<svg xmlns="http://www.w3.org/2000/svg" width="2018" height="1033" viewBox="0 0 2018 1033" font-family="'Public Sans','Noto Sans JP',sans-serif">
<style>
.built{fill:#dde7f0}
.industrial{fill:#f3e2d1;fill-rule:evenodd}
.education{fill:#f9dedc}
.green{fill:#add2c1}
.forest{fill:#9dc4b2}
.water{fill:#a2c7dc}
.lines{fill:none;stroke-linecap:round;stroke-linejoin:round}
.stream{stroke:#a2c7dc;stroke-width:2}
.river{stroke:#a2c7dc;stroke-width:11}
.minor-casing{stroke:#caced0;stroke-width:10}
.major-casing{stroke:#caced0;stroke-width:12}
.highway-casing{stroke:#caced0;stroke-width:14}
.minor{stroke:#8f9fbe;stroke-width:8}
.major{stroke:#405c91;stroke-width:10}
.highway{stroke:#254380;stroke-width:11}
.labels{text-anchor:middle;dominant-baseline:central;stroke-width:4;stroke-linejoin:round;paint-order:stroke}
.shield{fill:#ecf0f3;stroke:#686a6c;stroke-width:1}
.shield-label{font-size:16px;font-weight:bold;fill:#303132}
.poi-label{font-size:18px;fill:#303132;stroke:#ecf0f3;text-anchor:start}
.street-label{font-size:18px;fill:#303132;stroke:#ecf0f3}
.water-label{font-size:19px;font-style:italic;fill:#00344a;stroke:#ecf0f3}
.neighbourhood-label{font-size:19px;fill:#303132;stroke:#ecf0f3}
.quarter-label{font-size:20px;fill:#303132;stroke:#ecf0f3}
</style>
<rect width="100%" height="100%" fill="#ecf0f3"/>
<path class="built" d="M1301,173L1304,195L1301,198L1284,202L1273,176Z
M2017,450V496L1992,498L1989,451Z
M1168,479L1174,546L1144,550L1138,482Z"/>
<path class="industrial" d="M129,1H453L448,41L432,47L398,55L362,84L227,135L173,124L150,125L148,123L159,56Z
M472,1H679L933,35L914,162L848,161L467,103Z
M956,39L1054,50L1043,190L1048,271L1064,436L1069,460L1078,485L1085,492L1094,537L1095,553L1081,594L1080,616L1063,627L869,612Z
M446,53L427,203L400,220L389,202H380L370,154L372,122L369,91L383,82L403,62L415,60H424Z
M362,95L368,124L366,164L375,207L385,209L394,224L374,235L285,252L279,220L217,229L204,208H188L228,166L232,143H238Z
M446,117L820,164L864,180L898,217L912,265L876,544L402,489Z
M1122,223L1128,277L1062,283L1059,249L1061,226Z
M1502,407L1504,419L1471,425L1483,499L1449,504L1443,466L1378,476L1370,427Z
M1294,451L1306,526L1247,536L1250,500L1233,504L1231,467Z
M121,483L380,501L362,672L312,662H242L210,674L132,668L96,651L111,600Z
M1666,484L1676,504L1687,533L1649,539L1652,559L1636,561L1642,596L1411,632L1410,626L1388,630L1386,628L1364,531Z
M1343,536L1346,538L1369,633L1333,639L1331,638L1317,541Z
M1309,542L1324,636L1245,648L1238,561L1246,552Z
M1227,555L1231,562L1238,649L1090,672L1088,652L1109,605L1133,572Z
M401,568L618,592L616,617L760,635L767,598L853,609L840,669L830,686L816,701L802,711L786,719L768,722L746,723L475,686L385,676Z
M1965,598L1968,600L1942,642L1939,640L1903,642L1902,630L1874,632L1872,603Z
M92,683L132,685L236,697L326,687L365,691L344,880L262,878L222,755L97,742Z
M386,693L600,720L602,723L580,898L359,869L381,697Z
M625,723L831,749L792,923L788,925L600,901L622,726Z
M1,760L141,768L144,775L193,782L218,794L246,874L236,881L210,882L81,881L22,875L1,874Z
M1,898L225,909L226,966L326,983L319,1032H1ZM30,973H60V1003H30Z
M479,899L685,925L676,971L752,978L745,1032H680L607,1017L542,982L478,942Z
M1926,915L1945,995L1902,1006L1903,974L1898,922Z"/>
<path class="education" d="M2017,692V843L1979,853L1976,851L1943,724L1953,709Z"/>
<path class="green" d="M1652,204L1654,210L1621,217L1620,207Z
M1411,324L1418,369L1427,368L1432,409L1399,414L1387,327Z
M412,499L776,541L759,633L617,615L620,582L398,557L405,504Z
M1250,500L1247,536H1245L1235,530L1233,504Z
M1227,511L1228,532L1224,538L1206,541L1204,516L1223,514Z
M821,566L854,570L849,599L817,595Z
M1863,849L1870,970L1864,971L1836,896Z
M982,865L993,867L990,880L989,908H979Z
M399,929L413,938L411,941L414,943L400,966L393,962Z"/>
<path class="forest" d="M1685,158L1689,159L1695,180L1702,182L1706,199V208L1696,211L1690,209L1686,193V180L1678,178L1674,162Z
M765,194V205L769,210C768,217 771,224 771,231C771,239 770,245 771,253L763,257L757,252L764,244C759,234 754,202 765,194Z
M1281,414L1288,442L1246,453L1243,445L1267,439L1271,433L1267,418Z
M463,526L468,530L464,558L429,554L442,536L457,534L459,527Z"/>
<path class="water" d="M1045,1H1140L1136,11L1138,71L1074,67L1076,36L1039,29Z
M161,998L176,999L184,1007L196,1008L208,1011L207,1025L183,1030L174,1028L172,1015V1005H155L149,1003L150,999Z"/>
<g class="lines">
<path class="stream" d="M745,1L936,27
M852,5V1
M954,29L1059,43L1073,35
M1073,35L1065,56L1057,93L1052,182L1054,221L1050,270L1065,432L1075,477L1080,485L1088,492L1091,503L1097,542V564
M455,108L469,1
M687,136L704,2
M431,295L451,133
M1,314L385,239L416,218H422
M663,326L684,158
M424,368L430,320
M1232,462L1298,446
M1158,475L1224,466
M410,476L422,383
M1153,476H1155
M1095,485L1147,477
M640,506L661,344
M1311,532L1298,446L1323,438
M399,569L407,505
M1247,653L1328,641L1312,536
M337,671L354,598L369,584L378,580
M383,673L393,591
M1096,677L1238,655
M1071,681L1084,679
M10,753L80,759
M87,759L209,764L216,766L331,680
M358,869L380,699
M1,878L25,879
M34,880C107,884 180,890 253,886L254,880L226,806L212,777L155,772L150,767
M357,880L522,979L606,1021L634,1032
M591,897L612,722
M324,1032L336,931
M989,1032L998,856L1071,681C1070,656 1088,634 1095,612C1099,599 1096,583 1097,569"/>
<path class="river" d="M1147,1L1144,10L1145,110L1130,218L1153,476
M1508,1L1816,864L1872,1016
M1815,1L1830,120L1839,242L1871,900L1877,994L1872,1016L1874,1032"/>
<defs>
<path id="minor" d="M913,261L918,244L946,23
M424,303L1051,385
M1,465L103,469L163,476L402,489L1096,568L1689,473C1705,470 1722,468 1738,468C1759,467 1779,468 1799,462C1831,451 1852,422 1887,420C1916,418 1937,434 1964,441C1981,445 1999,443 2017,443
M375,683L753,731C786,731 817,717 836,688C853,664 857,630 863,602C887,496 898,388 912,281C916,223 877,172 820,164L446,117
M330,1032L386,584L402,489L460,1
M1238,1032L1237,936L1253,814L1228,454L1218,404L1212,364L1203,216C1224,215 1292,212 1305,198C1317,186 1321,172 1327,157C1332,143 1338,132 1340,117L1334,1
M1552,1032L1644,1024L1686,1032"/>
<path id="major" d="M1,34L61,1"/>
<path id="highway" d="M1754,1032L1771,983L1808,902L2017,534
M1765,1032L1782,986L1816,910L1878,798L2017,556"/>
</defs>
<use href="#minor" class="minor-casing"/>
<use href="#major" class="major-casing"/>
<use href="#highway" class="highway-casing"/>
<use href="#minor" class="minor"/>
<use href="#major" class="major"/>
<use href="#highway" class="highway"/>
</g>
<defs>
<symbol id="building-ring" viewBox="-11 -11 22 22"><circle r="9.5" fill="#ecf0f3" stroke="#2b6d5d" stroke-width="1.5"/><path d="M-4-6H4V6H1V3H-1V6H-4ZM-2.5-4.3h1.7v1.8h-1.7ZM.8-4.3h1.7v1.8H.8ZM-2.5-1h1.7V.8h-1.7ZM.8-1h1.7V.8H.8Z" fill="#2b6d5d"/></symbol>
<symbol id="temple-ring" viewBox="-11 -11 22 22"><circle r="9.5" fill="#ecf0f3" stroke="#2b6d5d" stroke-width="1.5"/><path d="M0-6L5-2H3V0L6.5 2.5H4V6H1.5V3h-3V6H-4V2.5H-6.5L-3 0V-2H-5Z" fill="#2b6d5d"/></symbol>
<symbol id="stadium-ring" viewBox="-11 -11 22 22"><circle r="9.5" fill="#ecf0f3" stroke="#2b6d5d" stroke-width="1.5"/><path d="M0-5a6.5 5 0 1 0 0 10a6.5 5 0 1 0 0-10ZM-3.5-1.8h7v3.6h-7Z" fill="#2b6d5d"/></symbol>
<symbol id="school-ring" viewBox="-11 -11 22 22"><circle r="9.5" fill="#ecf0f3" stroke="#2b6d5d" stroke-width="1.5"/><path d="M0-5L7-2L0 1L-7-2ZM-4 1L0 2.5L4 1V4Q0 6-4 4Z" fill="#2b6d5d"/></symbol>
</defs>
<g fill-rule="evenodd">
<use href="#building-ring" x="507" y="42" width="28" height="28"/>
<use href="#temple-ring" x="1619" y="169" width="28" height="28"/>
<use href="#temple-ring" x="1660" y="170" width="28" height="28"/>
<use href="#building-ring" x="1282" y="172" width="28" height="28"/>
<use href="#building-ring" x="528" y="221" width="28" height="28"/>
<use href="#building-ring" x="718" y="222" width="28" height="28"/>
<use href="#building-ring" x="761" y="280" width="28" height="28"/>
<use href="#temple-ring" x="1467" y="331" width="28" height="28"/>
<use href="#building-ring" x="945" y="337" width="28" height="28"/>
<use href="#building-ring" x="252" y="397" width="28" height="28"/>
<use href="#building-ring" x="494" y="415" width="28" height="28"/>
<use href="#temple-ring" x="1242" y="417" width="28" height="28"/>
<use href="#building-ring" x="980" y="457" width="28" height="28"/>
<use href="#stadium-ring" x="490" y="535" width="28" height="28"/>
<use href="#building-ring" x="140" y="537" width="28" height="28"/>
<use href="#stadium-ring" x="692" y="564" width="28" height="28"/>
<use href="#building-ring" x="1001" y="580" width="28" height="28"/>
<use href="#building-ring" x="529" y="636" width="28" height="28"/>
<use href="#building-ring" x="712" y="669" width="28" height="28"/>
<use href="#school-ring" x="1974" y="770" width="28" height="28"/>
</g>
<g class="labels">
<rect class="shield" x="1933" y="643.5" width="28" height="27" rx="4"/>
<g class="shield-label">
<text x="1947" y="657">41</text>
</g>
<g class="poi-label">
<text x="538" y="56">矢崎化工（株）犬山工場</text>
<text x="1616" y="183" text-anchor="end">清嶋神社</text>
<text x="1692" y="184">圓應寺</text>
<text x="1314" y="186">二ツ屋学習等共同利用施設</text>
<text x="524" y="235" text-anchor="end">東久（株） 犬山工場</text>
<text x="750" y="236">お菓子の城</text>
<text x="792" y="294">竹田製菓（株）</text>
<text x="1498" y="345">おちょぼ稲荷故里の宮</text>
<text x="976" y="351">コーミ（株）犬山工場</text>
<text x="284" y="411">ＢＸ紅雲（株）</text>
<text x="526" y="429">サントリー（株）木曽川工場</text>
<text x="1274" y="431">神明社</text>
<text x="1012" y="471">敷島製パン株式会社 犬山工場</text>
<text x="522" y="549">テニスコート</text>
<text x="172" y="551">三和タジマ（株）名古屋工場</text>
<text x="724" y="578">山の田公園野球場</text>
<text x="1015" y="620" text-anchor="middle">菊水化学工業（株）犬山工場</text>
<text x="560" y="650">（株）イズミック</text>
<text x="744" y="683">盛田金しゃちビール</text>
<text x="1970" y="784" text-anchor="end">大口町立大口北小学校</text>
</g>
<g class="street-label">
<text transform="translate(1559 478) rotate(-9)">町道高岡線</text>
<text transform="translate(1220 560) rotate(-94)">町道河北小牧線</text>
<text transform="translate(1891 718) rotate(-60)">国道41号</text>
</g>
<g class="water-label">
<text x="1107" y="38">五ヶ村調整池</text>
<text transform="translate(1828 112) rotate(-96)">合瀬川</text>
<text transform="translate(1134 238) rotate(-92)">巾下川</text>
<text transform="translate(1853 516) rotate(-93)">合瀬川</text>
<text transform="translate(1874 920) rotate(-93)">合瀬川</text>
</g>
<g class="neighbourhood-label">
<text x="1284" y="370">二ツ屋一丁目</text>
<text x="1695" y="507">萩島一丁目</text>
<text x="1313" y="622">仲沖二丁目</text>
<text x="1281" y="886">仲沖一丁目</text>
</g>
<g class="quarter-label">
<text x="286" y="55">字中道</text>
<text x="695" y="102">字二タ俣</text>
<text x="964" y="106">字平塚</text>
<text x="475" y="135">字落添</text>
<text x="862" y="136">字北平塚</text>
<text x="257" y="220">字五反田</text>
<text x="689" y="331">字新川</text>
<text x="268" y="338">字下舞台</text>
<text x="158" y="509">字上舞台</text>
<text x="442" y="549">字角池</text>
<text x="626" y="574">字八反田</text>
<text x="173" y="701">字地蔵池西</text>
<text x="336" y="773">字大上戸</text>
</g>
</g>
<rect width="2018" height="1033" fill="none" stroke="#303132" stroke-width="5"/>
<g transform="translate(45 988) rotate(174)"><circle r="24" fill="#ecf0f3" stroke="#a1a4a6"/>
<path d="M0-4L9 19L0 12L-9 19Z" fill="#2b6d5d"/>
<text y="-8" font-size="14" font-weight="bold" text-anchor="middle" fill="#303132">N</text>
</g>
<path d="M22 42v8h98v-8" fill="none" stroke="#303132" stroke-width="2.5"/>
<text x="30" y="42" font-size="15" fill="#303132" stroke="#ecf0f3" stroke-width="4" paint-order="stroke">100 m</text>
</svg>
======
- ACTIVITY
Within the records, the lines containing the string "evenodd" are to be counted and their number given without comment.

- OUTPUT BELOW
2